Si tratta di ragioni aventi carattere di novità rispetto alle questioni proposte con il ricorso, con cui si introducono censure inammissibili, in quanto non tempestivamente dedotte in sede di impugnazione (cfr. Sez. 6, n. 36206 del 30/09/2020, Rv. 280294 - 01: «In materia di impugnazioni, la facoltà del ricorrente di presentare motivi nuovi incontra il limite del necessario riferimento ai motivi principali, di cui primi devono rappresentare mero sviluppo o migliore esposizione, ma sempre ricollegabili ai capi e ai punti già dedotti, sicché sono ammissibili soltanto motivi aggiunti con i quali si alleghino ragioni di carattere giuridico diverse o ulteriori, ma non anche motivi con i quali si intenda allargare l'ambito del predetto "petitum", introducendo censure non tempestivamente formalizzate entro i termini per l'impugnazione »).

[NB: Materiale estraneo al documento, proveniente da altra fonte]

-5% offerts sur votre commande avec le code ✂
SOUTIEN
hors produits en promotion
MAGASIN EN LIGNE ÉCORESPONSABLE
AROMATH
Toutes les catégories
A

Ad ogni modo, per completezza argomentativa, è d'uopo rammentare come, in tema di prevenzione degli infortuni sul lavoro, in caso di distacco di un lavoratore da un'impresa ad un'altra, permane sul datore di lavoro distaccante, oltre all'obbligo di informare e formare il lavoratore sui rischi tipici generalmente connessi allo svolgimento delle mansioni per le quali questo viene distaccato, anche quello di vigilare sulla corretta funzionalità dei presidi di cui è dotato il lavoratore (cfr. in argomento Sez. 4, n. 4480 del 17/11/2020, dep. 05/02/2021, Rv. 280392 - 01).
Quanto al rilievo riguardante l'iniziativa del lavoratore, la doglianza ha trovato compiuta risposta nella sentenza di primo grado: ivi si evidenzia il difetto di un'adeguata formazione specifica del dipendente, da cui è derivata la mancata conoscenza di modalità operative suscettibili di tenerlo indenne dai rischi collegati alla movimentazione delle merci. Con riferimento a tale ultimo profilo è opportuno richiamare la copiosa giurisprudenza di questa Corte che riconduce a responsabilità datoriale l'infortunio derivato da condotte imprudenti del lavoratore al cospetto di una carente formazione (ex multis Sez. 4, n. 8163 del 13/02/2020, Rv. 278603 - 01:"Il datore di lavoro che non adempie agli obblighi di informazione e formazione gravanti su di lui e sui suoi delegati risponde, a titolo di colpa specifica, dell'infortunio dipeso dalla negligenza del lavoratore che, nell'espletamento delle proprie mansioni, ponga in essere condotte imprudenti, trattandosi di conseguenza diretta e prevedibile della inadempienza degli obblighi formativi, né l'adempimento di tali obblighi e surrogabile dal personale bagaglio di conoscenza del lavoratore").
5. Al rigetto del ricorso consegue la condanna del ricorrente al pagamento delle spese processuali.
 


P.Q.M.
 



Rigetta il ricorso e condanna il ricorrente al pagamento delle spese processuali.